- Opening Delimiter -

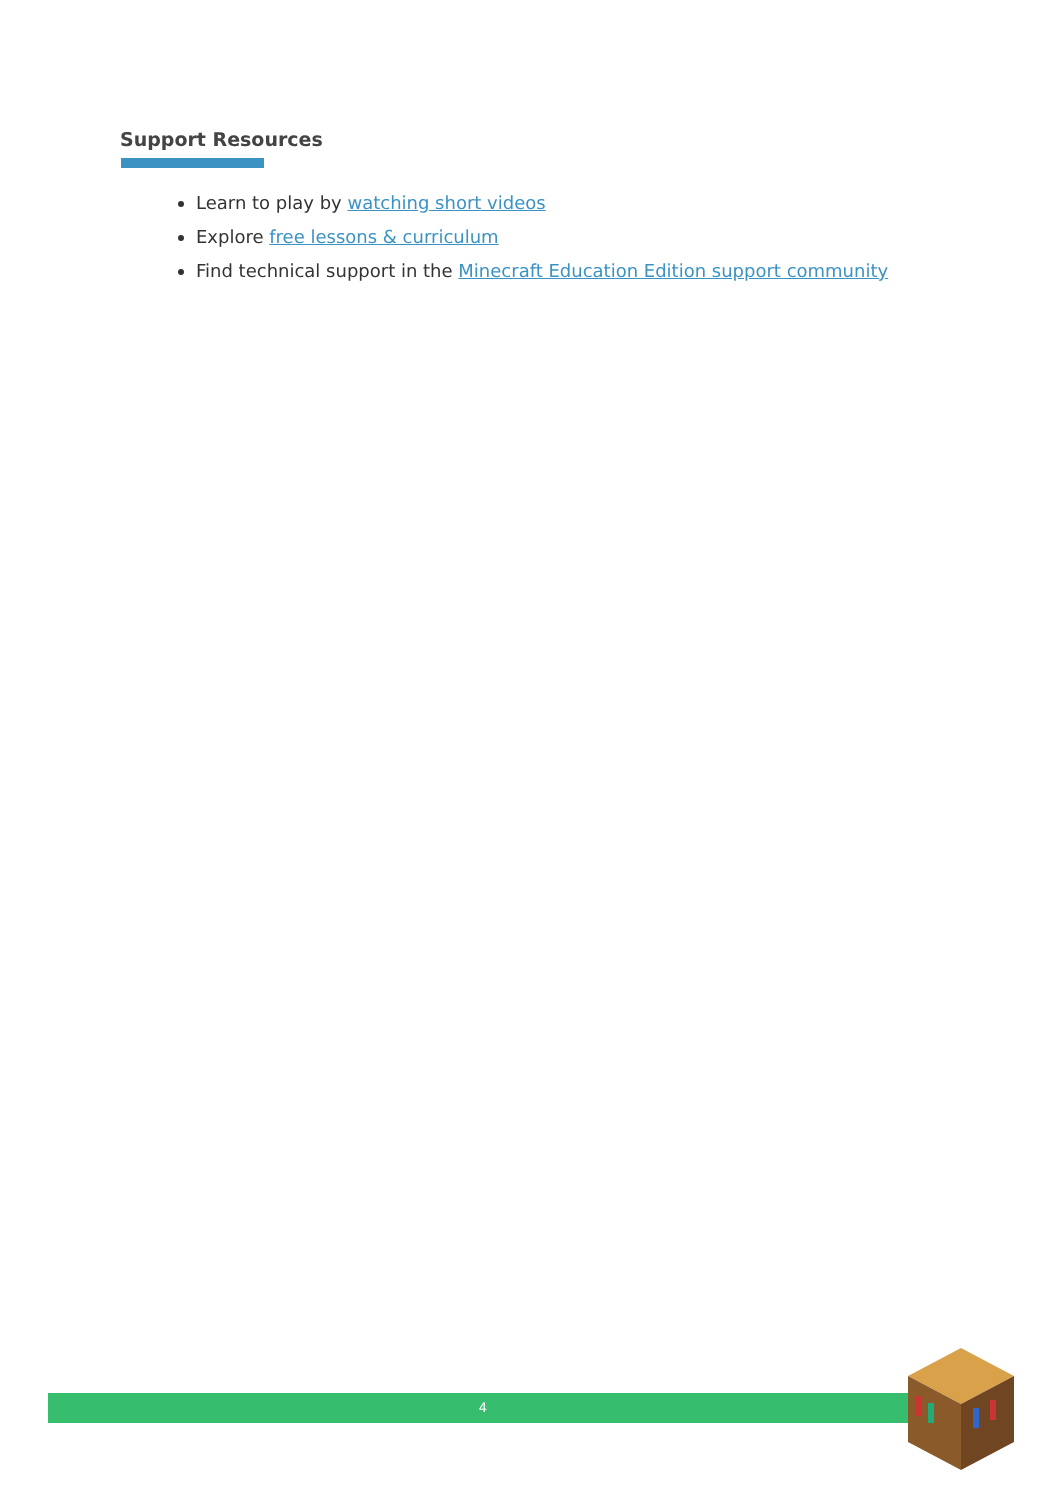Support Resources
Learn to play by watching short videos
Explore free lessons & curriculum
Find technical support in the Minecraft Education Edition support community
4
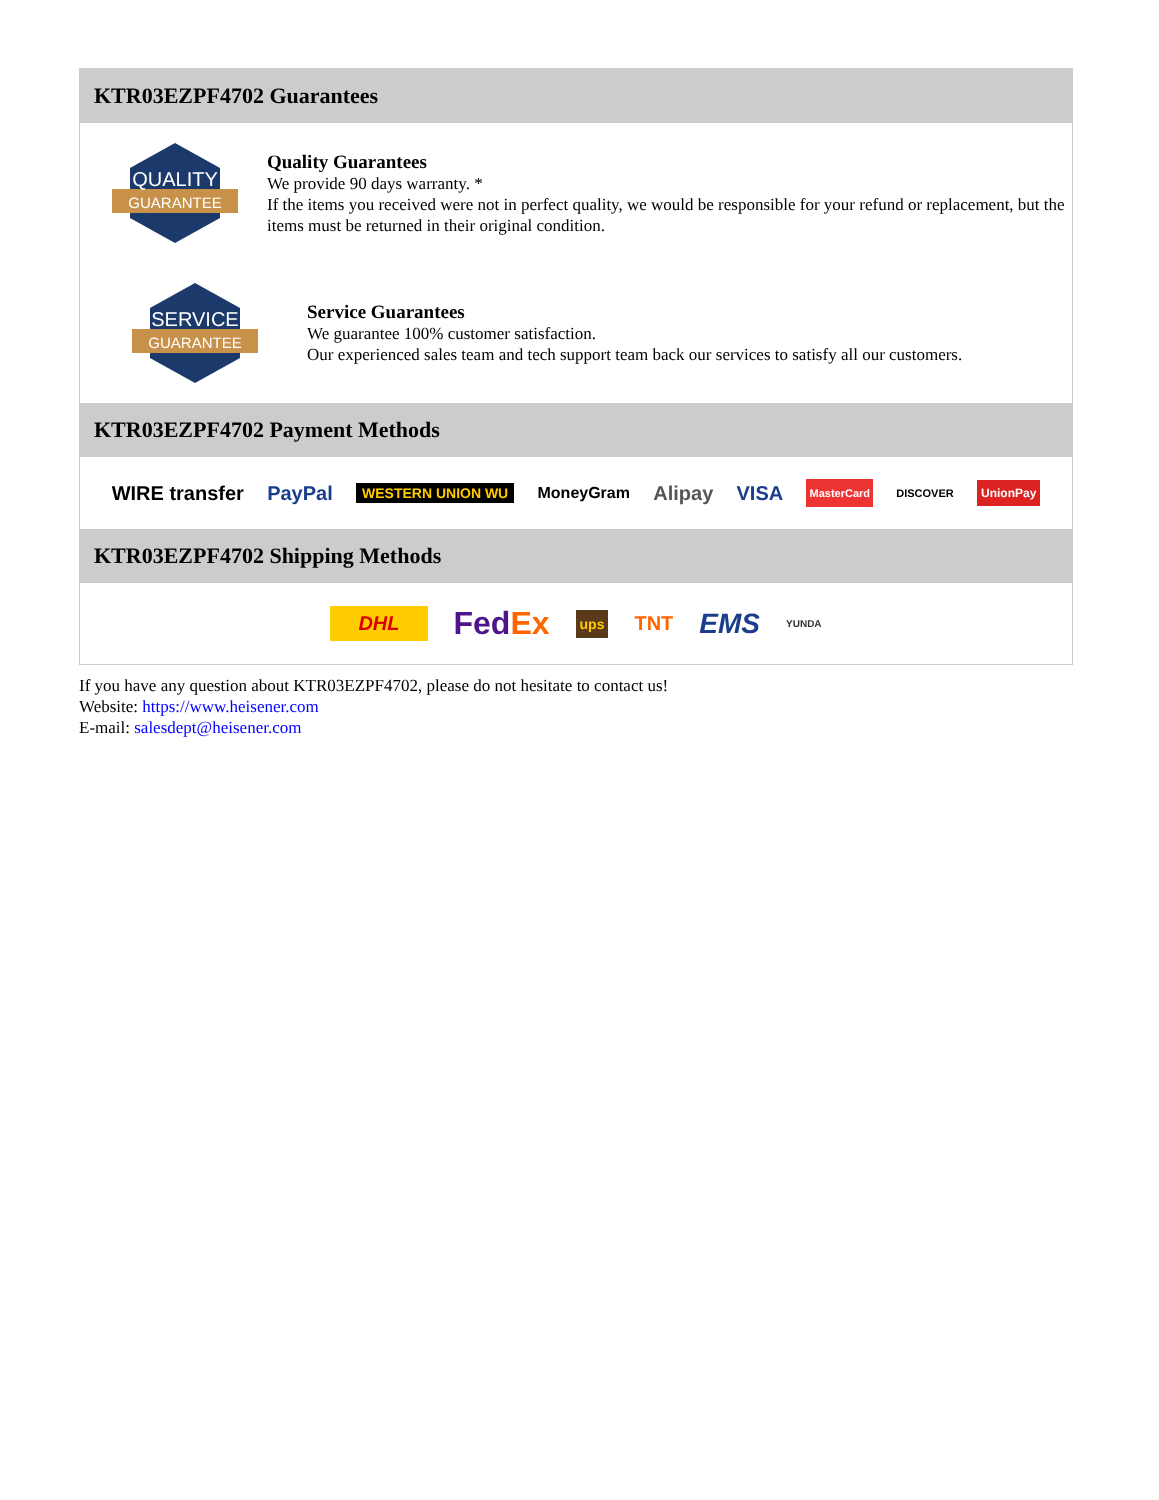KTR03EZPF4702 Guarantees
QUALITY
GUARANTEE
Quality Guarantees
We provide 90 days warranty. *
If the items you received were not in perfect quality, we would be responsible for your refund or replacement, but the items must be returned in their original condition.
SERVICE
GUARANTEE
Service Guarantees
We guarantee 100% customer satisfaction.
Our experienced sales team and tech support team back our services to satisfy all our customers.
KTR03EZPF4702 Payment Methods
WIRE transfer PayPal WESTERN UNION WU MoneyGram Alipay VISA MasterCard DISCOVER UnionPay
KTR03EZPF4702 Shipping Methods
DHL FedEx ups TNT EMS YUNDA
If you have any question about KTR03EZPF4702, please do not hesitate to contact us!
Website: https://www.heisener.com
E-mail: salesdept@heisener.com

- Closing Delimiter -

-- Assigned task --
From the data above, write out everything exactly except the pictures.

-- Exercise response --
Support Resources
Learn to play by watching short videos
Explore free lessons & curriculum
Find technical support in the Minecraft Education Edition support community
4
KTR03EZPF4702 Guarantees
QUALITY
GUARANTEE
Quality Guarantees
We provide 90 days warranty. *
If the items you received were not in perfect quality, we would be responsible for your refund or replacement, but the items must be returned in their original condition.
SERVICE
GUARANTEE
Service Guarantees
We guarantee 100% customer satisfaction.
Our experienced sales team and tech support team back our services to satisfy all our customers.
KTR03EZPF4702 Payment Methods
WIRE transfer PayPal WESTERN UNION WU MoneyGram Alipay VISA MasterCard DISCOVER UnionPay
KTR03EZPF4702 Shipping Methods
DHL FedEx ups TNT EMS YUNDA
If you have any question about KTR03EZPF4702, please do not hesitate to contact us!
Website: https://www.heisener.com
E-mail: salesdept@heisener.com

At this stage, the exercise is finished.